The black bear, which is capable of hibernating for up to 100 days, wakes from its slumber in the spring refreshed, rejuvenated, and hungry. Left winger Milan Lucic of the Boston Bruins seems to be doing the exact opposite of this. For the second straight year, it seems as if Lucic is going to pull a disappearing act in the postseason that would make even the greatest of magicians green with envy.
Last season during Boston’s Stanley Cup championship run, Lucic registered just five goals and seven assists for an anemic 12 points in 25 games. This was after scoring 30 goals in 79 regular season games. Although it is still early in the 2012 NHL playoffs, Lucic seems to be repeating his play from last postseason.
In the three postseason games this year, Lucic has yet to register a point while averaging almost 21 minutes of ice time per game. Lucic has looked tired as of late, playing just 16:57 minutes in Boston’s 4-3 victory over the Washington Capitals on Monday. The 16:57 was the least amount of ice time he’s seen during the playoffs. Lucic looks sluggish when skating and is struggling to keep up with his teammates. It’s as if someone has played a late April Fool’s joke on him and filled his skates with cement. Lucic’s skating isn’t the only thing that seems to have faltered.

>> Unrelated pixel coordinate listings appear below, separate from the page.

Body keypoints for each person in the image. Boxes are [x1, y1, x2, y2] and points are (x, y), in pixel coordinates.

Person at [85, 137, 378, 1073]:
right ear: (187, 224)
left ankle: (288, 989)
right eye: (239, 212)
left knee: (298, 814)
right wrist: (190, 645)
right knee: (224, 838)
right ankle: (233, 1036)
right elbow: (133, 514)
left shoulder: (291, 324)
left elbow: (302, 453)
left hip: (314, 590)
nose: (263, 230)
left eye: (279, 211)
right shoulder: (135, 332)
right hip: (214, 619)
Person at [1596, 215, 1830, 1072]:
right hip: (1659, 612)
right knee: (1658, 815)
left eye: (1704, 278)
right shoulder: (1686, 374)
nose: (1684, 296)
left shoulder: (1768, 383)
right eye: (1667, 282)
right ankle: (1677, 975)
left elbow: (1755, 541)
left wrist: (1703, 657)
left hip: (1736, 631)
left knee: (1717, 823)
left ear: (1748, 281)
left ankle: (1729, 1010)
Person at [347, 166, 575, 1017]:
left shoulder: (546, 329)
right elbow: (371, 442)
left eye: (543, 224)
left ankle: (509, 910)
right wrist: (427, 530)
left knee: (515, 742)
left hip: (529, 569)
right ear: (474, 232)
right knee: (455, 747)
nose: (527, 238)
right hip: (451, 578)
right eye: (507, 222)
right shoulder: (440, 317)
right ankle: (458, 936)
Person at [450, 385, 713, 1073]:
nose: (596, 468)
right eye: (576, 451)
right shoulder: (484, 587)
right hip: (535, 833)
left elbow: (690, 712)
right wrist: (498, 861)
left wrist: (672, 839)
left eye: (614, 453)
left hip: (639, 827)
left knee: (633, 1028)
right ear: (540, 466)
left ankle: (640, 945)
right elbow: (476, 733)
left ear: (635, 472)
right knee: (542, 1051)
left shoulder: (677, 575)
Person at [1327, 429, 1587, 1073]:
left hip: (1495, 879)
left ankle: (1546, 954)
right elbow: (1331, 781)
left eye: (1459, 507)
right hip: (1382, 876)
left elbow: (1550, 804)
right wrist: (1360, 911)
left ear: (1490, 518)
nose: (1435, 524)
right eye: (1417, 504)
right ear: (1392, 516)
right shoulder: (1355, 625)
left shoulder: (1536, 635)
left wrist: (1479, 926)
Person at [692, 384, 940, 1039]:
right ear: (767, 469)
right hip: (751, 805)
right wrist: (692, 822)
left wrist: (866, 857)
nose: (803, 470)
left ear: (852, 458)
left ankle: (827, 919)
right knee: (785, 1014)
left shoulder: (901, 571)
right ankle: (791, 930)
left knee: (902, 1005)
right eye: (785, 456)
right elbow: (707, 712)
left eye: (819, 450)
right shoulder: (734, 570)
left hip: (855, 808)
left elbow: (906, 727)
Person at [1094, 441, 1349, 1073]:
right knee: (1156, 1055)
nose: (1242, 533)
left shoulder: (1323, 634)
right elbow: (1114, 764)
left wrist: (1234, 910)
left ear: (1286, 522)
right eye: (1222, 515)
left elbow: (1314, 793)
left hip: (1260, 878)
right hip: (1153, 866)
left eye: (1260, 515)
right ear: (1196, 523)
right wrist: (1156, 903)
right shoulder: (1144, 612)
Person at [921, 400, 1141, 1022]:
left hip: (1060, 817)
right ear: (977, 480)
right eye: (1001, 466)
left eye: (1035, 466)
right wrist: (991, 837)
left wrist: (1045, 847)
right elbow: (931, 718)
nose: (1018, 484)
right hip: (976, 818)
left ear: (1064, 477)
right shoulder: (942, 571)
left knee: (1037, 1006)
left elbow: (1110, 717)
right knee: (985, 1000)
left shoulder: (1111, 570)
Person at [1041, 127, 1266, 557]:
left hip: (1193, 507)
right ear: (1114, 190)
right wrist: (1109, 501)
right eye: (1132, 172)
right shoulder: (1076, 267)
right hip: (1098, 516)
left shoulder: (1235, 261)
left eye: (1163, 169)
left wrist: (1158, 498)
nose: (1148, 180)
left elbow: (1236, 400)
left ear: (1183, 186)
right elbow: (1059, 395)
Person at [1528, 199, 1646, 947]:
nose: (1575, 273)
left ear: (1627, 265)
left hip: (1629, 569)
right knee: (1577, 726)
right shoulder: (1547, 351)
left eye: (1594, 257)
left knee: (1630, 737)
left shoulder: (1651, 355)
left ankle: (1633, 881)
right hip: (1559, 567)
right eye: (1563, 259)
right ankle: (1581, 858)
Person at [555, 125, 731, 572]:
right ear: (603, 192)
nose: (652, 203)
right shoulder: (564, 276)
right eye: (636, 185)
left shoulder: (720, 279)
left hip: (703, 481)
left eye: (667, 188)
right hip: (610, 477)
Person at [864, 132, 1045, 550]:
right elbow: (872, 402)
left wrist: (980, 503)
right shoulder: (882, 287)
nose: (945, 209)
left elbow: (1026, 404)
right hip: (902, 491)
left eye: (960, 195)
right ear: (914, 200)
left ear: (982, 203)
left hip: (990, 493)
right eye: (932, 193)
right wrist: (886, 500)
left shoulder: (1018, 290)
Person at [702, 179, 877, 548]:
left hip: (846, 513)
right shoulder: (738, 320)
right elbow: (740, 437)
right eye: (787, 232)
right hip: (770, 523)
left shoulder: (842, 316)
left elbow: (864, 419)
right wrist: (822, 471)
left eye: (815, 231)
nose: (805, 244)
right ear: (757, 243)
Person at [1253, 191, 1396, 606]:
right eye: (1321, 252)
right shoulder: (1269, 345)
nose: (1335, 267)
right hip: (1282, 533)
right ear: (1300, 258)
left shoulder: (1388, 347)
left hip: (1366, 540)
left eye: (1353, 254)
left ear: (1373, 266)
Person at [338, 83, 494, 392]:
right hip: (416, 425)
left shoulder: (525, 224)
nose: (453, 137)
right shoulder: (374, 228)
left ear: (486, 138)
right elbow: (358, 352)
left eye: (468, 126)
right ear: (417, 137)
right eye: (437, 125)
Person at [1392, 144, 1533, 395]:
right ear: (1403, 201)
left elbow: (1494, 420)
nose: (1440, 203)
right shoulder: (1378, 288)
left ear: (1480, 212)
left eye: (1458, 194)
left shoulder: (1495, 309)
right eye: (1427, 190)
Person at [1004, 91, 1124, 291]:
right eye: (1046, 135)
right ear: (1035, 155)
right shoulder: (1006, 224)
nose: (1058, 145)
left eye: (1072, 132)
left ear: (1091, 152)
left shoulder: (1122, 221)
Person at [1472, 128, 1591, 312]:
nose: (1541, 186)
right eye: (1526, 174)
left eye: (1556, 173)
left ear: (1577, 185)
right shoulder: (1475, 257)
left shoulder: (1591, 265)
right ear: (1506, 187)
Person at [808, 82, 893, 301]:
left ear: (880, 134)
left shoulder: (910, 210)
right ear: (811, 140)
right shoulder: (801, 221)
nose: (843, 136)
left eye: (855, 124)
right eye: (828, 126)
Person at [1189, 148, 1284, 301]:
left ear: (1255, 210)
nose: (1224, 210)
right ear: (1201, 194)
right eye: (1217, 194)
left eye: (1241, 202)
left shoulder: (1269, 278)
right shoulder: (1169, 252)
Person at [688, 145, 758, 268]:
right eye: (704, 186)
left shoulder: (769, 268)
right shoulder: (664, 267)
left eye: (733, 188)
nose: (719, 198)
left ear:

His passes are off, landing just ahead or just behind their intended targets.
For the first three games, the lack of Lucic’s offense hadn’t affected Boston too much thanks to some stellar goaltending by Tim Thomas and solid team defense. However in Game 4, with the Bruins trailing 2-1 with about four minutes left in the game, Lucic sent a pass into David Krejci’s skates that would’ve sent him streaking in on Washington’s netminder Braden Holtby. On the same shift Krejci sent a pass to Lucic, who was wide open, but it looked like Lucic took his eyes off the puck and had it bounce over his stick. As he was skating off, Lucic banged his stick on the ice in frustration.
Adding to Lucic’s awful night, with just 1:27 remaining in the game he received a pass from Zdeno Chara and skated into Washington’s zone. He tried to make a pass to Tyler Seguin who was skating up the right side, but telegraphed his pass and had Washington forward Mike Knuble steal it and send it out of the zone. If the Bruins want to beat the Washington Capitals and get out of the first round of the playoffs so they can attempt to become the second team in the last 20 years to repeat as Stanley Cup champions, they’re going to need to Lucic to contribute offensively and they’re going to need him contribute immediately.